UK Steel has published a report containing a range of proposals to improve the uptake of British steel in taxpayer-funded projects.
It highlights the opportunity for the Government, as the single biggest buyer of steel in the UK, to further support its steel sector by procuring the steel it buys from domestic companies.
UK Steel says the Government has a unique opportunity to support the domestic steel sector, but the latest data reveals that a third of the steel it procures is not British, costing UK taxpayers £1.5bn annually rather than supporting UK steel companies.
British Steel Strategy and Marketing Director Lisa Coulson said: “We welcome this report and hope it leads to more British steel being used in Government projects.
“Our highly-skilled employees make world-class products and we have the capacity and capability to supply increased amounts of steel for domestic projects.
“We look forward to continuing to work with Government to ensure we deliver a stronger future for British Steel, our employees, customers, suppliers, and the communities in which we operate.”
UK Steel Director-General Gareth Stace said: “Strategic procurement can transform taxpayer investment into a win for the economy, safeguarding well-paid jobs and revitalising our industry.
“The findings on offshore wind alone illustrate what’s at stake: £21 billion in steel purchases that could drive a major upturn in UK production.”
Jonathan Clemens, CEO of the British Constructional Steelwork Association, added: “The BCSA believes this to be an important report detailing a way in which the UK Government and industry can work together and align to provide skilled jobs over the next three decades through a UK based supply chain providing a vital more sustainable energy source and a greener economy. BCSA membership represents the highest standards in quality and competence with respect to fabricated steel for the construction industry and civil engineering projects, with the Offshore market proving to be an area for growth and investment.”

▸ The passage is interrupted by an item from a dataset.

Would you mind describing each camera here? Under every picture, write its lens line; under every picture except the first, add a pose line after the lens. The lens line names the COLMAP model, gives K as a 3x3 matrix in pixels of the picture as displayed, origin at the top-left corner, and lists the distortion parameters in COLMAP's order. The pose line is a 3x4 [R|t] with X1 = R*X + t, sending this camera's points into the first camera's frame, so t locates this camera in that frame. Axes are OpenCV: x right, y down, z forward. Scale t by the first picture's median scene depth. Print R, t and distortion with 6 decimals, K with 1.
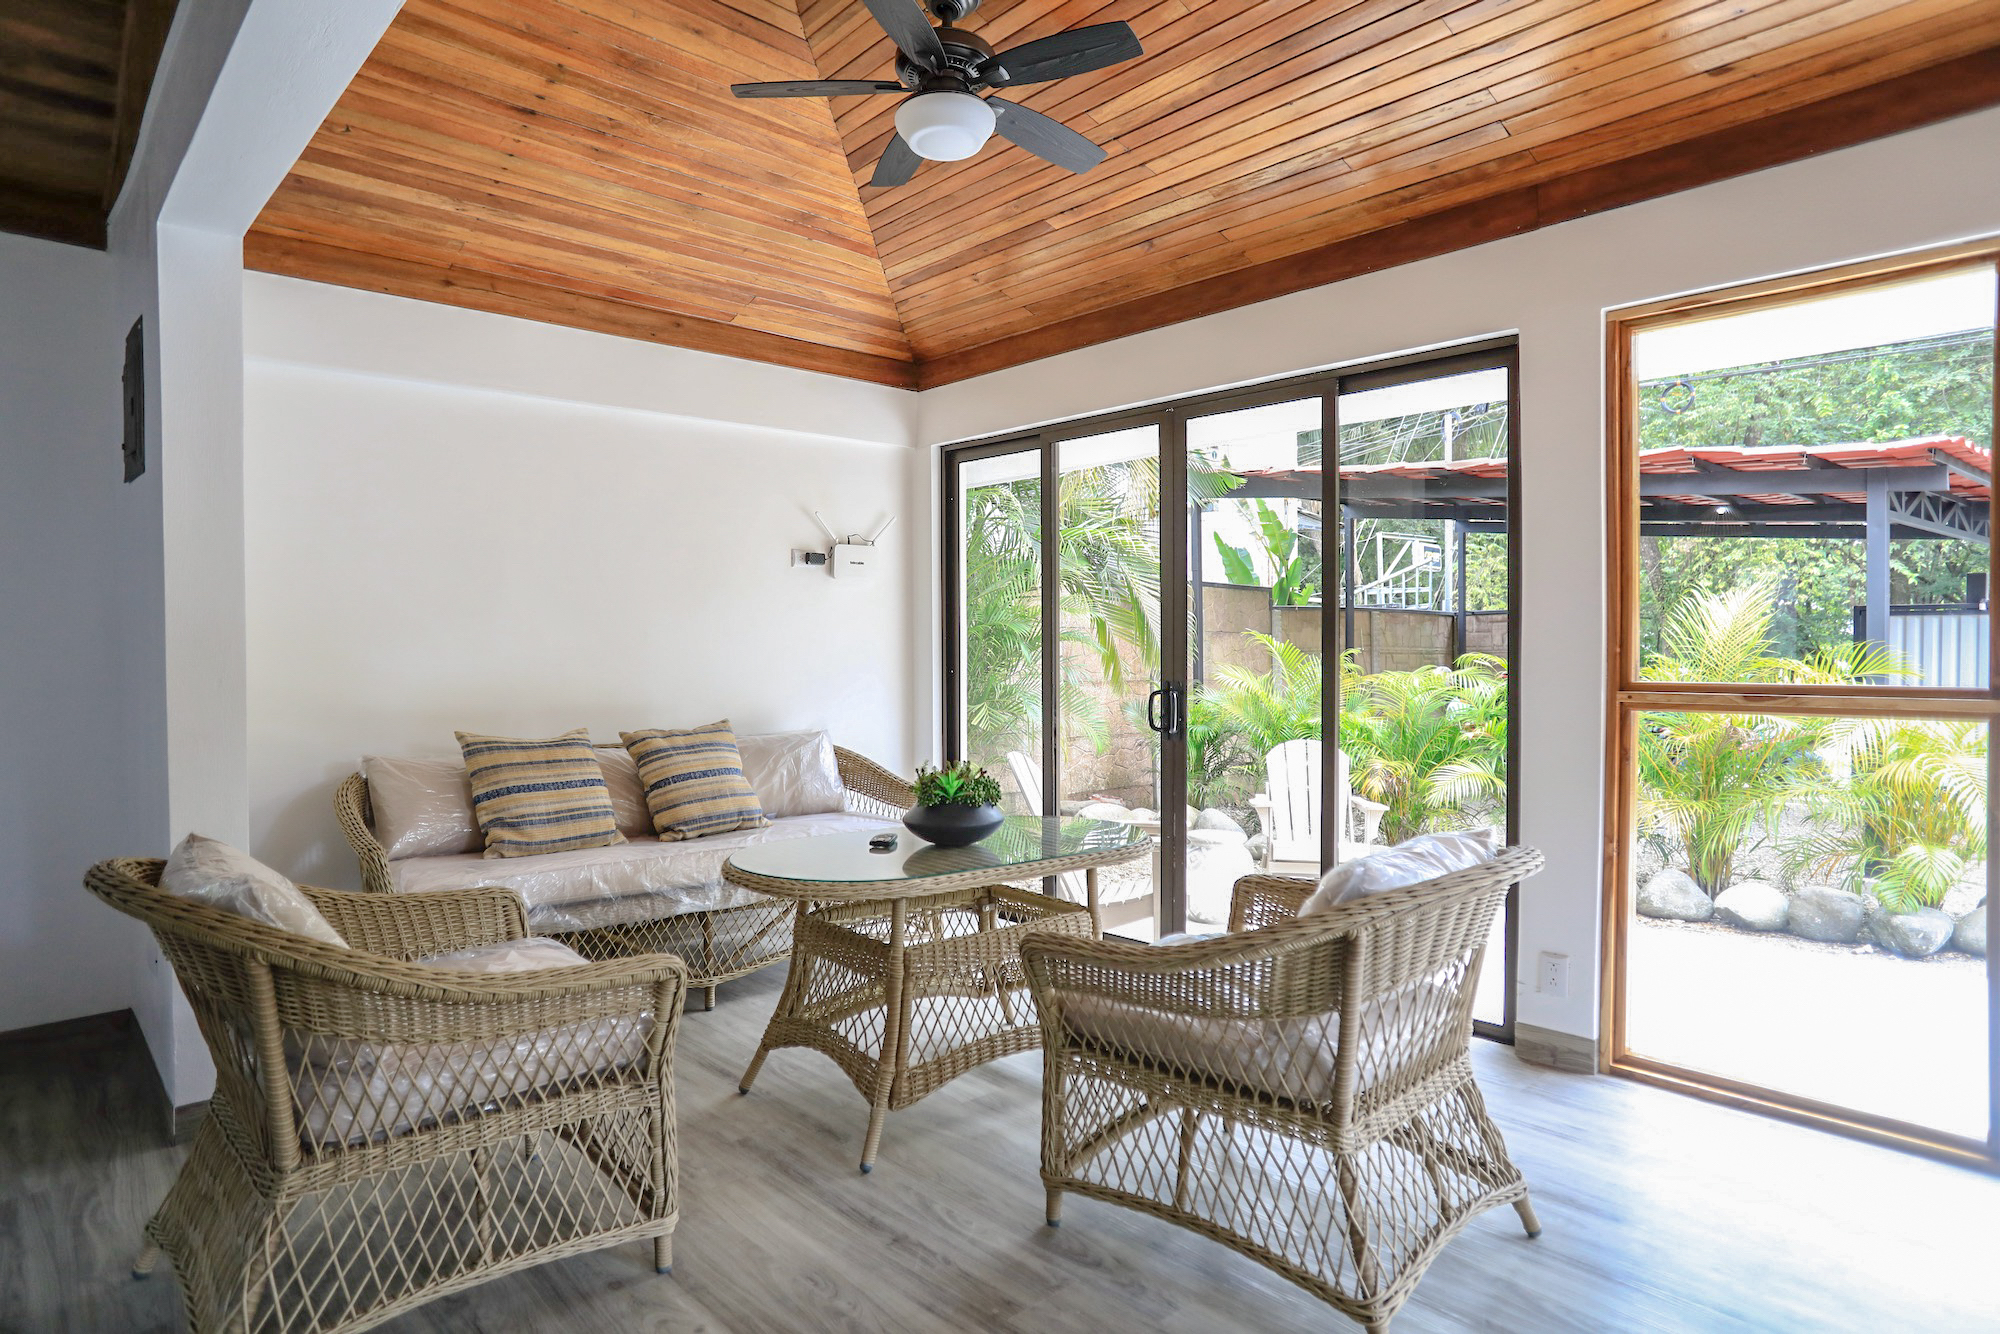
lens RADIAL K [[1140.1, 0, 997.6], [0, 1140.1, 663.8], [0, 0, 1]] dist [-0.067546, 0.049763]
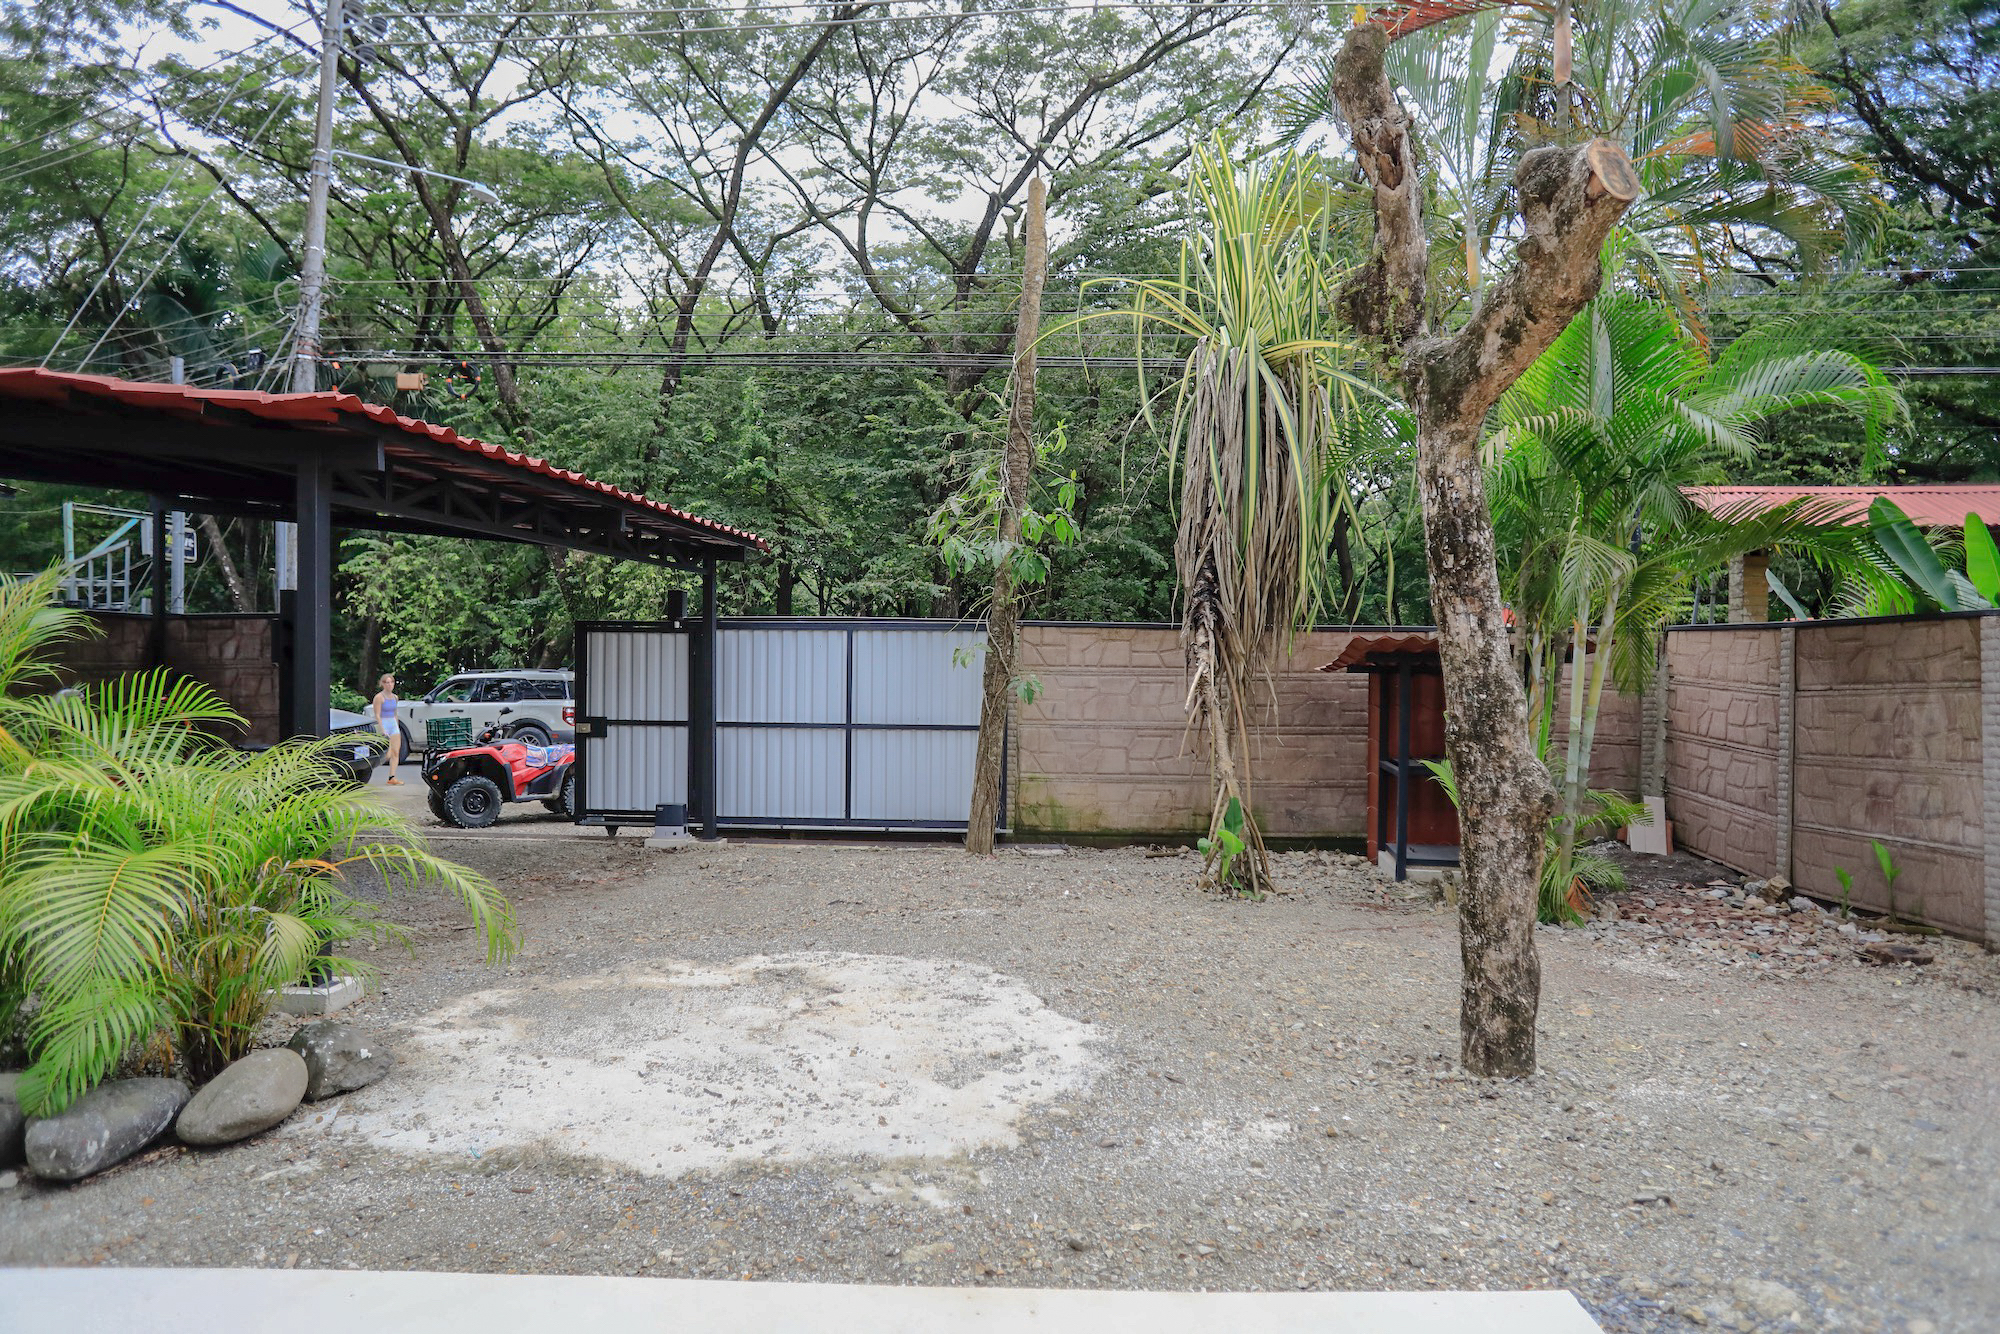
lens RADIAL K [[1140.1, 0, 1000.2], [0, 1140.1, 669.0], [0, 0, 1]] dist [-0.067546, 0.049763]
pose [[0.705966, 0.000828, 0.708245, 1.018494], [0.000298, 0.999999, -0.001466, -0.029380], [-0.708246, 0.001246, 0.705965, 0.263697]]
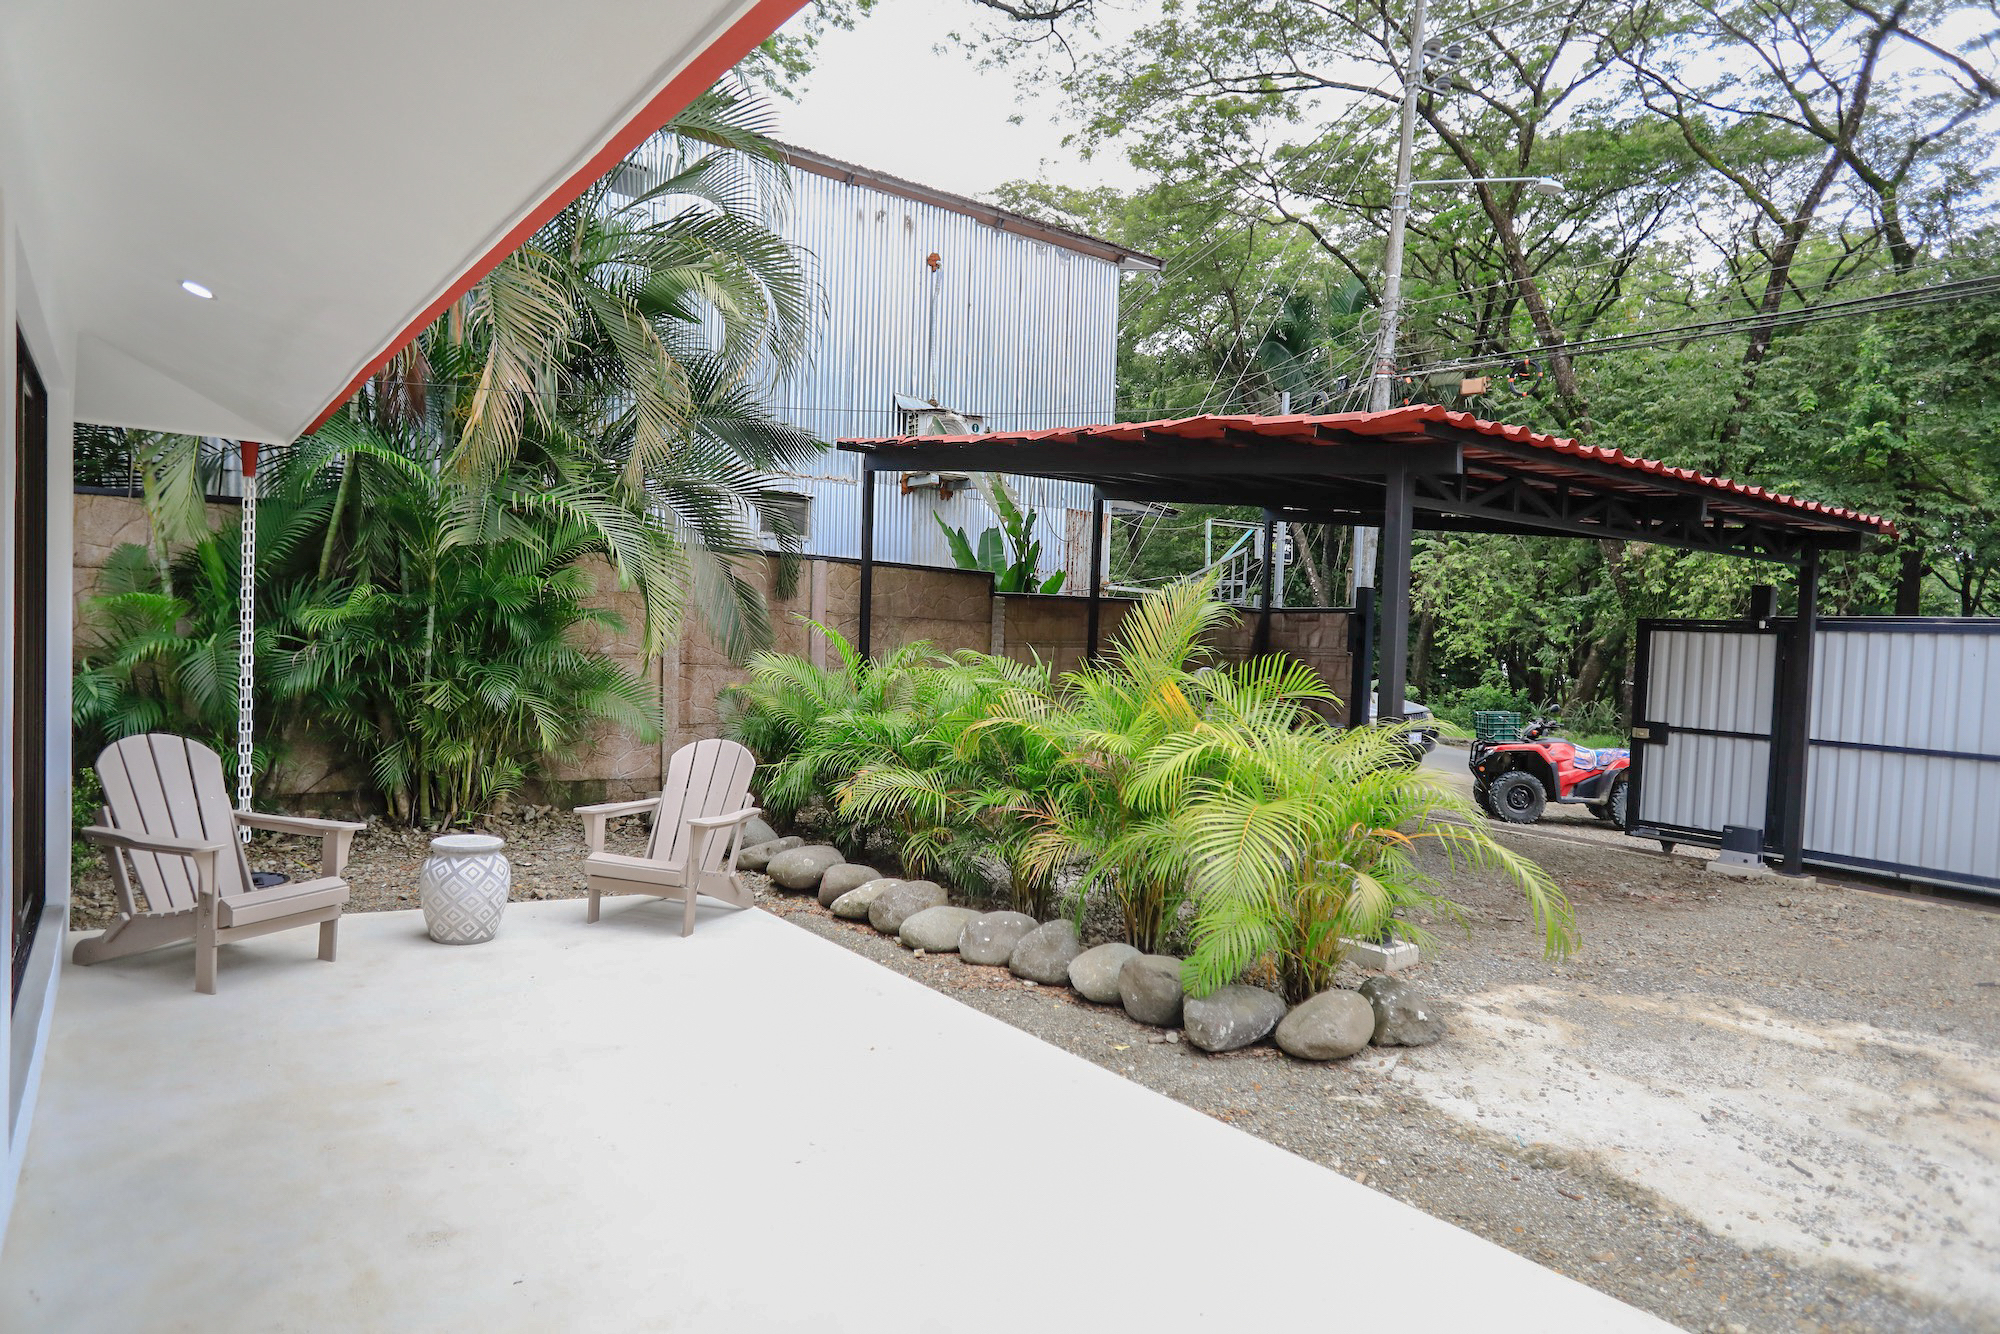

It’s estimated that over the next decade, government will need to spend almost £4.5bn on steel without even accounting for major initiatives such as carbon capture and storage, hydrogen infrastructure, nuclear energy, and offshore wind.
Offshore wind experts LumenEE estimate that up to 25 million tonnes of steel will be needed in the next 25 years for offshore wind investment around the coast of Britain. This single opportunity alone is worth about £21bn in steel sales.
UK Steel has set out five key recommendations to ensure that, where reasonably possible, British companies stand at the front of the queue when Government is making purchasing decisions on steel. A change in culture is needed to reap the benefits of government-funded steel procurement. To do this is a win for the Government, for the UK steel sector and for the highly skilled, well-paid jobs that our sector provides.
Key recommendations to boost domestic steel purchases include:
- Public Procurement Contracts: The UK Government should use the contribution our steel industry makes to national security to mandate or incentivise the use of steel products manufactured in the UK, where possible, for projects of energy, defence, and related infrastructure via domestic content stipulations in contracts where public funding or subsidy is involved utilising World Trade Organisation (WTO) opt-outs.
- Contracts for Difference: In future auctions, the Government should evaluate the bidders’ contributions to sustainability, resilience, and local content, with these criteria applying to at least 30% of the volume auctioned annually, as the EU is currently implementing without challenge in its Net Zero Industry Act.
- Nationally Significant Infrastructure Projects: These should be required to adhere fully to the Procurement Policy Note for Steel and, given their criticality for our economy, be subject to local content requirements of not below 30%.
- Procurement Policy Note for Steel: The existing PPN should be strengthened to require developers and public bodies to justify why they did not use UK-manufacturers’ steel, if it was available, and require a mandatory consultation of the forthcoming UK Steel Digital Catalogue.
- Investment in steel supply chains: A public-private partnership should drive investment into steel supply chains, which will attract inward investment, create jobs, drive economic growth, and ensure the UK develops resilient supply chains in the face of uncertain geopolitics.